→ TASK DATA
+ + + + +
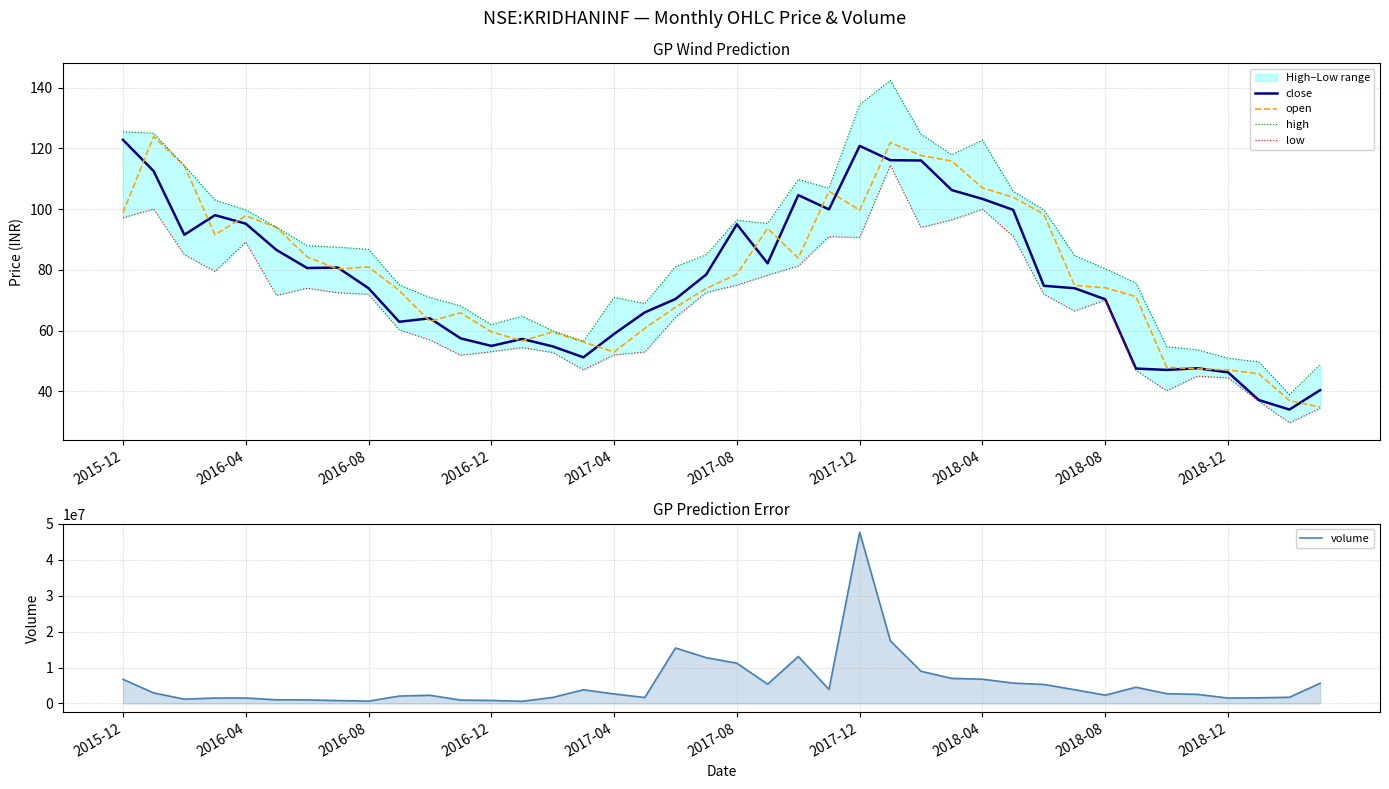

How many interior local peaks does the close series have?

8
+ + + + +
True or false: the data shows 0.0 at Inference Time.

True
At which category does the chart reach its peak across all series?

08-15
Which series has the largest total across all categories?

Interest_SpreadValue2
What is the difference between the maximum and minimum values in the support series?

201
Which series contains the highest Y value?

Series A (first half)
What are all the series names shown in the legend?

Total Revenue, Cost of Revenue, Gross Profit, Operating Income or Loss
+ + + + +
→ TO-DO ITEM
Copy out the lines of the items word for word, beginning with the line that contains "Interest_SpreadValue2" and continuing through the line that contains "Total Revenue, Cost", with both of those lines included.

→ REPLY
Interest_SpreadValue2
What is the difference between the maximum and minimum values in the support series?

201
Which series contains the highest Y value?

Series A (first half)
What are all the series names shown in the legend?

Total Revenue, Cost of Revenue, Gross Profit, Operating Income or Loss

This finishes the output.